Cuando pirateas MP3s, estás descargando comunismo...

Todo se vale en el amor y la guerra. Al menos eso creía la disquera Sony BMG hasta hace unos días. Aquel que ha seguido de cerca la batalla que por años lleva la industria disquera contra la piratería de música digital por Internet sabe que la industria (representada principalmente por la RIAA) ha hecho mil barbaridades en su cruzada por eliminar esta práctica. Hasta el momento el acto más notorio había sido el de demandar a sus propios clientes como un ejemplo a los demás de los que le puede pasar si se atreven a bajar música por la Internet.

Pero en estos días se han ido revelando los detalles de un escándalo sin precedentes. Resulta que durante los pasados ocho meses Sony BMG ha vendido más de 2 millones de CDs con un sistema de protección anti-piratería llamado XCP. El XCP es un software que se instala en una computadora Windows cuando el dueño del CD lo intenta tocar en su PC. Tan pronto la persona pone el CD en su lector óptico, aparece un texto de términos y condiciones que el usuario debe aceptar. Si el usuario acepta, el software se instala. El software limita la cantidad de copias que se pueden hacer del CD y evitar que se hagan copias MP3 de las canciones.

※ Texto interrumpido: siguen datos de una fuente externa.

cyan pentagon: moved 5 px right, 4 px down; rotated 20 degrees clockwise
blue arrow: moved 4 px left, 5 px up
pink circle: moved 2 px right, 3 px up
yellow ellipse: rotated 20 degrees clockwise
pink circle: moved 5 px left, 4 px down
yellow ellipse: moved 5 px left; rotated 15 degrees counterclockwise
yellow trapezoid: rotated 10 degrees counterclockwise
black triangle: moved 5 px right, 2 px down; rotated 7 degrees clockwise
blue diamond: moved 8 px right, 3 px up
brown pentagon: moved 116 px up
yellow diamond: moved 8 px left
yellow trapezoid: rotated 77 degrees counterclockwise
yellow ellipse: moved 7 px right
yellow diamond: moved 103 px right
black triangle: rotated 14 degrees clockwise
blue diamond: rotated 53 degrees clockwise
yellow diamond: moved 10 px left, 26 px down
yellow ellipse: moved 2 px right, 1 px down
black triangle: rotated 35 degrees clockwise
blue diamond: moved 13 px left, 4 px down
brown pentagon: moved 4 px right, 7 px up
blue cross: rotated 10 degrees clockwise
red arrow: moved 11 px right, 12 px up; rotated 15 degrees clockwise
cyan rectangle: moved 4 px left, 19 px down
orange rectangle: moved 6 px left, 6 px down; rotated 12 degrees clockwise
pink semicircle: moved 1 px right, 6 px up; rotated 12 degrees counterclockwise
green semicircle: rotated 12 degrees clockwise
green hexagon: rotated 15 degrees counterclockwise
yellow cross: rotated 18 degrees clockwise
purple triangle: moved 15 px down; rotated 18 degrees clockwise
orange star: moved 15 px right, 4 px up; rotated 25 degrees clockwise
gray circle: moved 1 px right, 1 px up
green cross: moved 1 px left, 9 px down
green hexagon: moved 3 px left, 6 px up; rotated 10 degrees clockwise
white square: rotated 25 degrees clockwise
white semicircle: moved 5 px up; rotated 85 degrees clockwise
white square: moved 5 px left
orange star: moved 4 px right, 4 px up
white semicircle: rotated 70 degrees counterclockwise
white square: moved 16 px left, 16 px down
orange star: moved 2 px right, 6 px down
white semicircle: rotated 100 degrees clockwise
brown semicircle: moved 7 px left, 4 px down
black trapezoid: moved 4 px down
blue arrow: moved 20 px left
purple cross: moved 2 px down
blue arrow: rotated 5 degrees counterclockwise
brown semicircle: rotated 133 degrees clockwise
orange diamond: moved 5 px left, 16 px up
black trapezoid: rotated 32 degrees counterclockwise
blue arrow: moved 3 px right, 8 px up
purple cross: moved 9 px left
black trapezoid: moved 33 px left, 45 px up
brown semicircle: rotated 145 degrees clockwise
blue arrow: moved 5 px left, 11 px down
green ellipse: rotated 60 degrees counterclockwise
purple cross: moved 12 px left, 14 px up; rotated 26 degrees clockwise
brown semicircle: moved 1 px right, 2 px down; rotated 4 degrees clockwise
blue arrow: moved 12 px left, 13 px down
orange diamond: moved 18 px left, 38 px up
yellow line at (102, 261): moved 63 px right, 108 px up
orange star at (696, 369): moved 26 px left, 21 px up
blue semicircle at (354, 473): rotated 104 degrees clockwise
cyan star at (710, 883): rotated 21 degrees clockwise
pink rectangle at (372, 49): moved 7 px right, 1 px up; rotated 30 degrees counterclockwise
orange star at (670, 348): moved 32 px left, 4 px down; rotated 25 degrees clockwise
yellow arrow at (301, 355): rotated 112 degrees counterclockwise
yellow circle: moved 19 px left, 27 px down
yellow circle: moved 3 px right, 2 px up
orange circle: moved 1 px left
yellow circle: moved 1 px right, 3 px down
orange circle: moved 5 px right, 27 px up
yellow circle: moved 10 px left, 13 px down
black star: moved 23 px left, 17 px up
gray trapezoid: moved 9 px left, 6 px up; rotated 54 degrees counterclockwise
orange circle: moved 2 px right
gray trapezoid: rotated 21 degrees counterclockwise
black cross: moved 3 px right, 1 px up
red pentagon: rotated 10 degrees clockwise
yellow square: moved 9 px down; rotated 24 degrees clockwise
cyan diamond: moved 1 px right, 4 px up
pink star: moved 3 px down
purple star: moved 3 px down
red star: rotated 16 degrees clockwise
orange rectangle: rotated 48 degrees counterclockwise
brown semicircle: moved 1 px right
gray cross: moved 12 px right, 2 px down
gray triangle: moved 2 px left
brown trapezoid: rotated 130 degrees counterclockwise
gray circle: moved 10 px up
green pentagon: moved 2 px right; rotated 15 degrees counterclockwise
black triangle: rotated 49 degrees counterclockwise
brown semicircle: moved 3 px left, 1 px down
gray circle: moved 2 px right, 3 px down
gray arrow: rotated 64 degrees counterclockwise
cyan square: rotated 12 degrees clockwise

Lo escandaloso del asunto es que el XCP es un tipo de software llamado “rootkit“, que toma control del sistema operativo de la PC al nivel más profundo posible. En otras palabras, el software tiene acceso administrativo a la máquina y puede hacer lo que sea, desde abrir un backdoor hasta borrar archivos importantes. Los rootkits suelen ser usados por intrusos (“Crackers/Hackers“) para esconder sus rastros en un sistema al que han entrado secretamente. Al tener acceso administrativo, el intruso puede correr programas maliciosos sin ser detectado por el dueño. En ocasiones, estos rootkits pueden inclusive evadir detección por programas anti-virus. El rootkit de Sony, aunque por sí mismo no hace ningún mal a la computadora, le abre la puerta a otros virus a que entren a la PC. La gente de Sony rápidamente alegó que esto era un issue “académico”, ya que un virus tiene que ser escrito específicamente para que funcione con el rootkit, y hasta el momento no existía ninguno. Varios días después estos virus empezaron a aparecer en la Internet. Auch.

Pero la cosa no acaba ahí. Ante la controversia generada por todo el asunto, Sony creó un parcho diseñado para que los usuarios afectados pudieran eliminar el rootkit de su sistema. Para lograr esto, el usuario debía ir a una página Web de Sony y bajar el parcho, pero el parcho en sí tenía un problema de seguridad que le permitía a cualquier otro website instalar programas maliciosos en la PC sin el conocimiento del usuario. Estos websites tampoco tardaron en aparecer. Luego de esto Sony tuvo que eliminar el parcho y dar una segunda disculpa pública.

Microsoft y las diferentes compañías de seguridad y anti-virus han catalogado el XCP al mismo nivel de un virus. Esto obligó a Sony BMG a mandar a recoger cerca de 4.7 millones de CDs de las tiendas de discos. Por supuesto, también se están cuajando varias demandas de clase contra Sony por todo este problema. La fuerza principal para estas demandas proviene del hecho de que los términos y condiciones que aparecen cuando el usuario pone el CD en su computadora no mencionan la profundidad del alcance de este software. De hecho, el texto incluye otras cláusulas que resultan increíblemente draconianas.

Y ahora el tercer strike. Hoy se supo que parte del software que incluye el sistema XCP contiene código “open source” (“código abierto“), que son componentes de software que se distribuyen libremente y sin costo. El código abierto se distribuye bajo unos acuerdos que estipulan que cualquier software que haga uso extenso de código abierto debe a su vez ser distribuido como código abierto, lo que significa que el XCP está violando estas licencias de distribución. Esto abre la puerta a más demandas contra Sony BMG.

Todavía falta mucho que ver en este caso, pero lo más claro es que las compañías disqueras cada día están más desesperadas, tratando de agarrarse de modelos de distribución y mercadeo de música que están claramente obsoletos.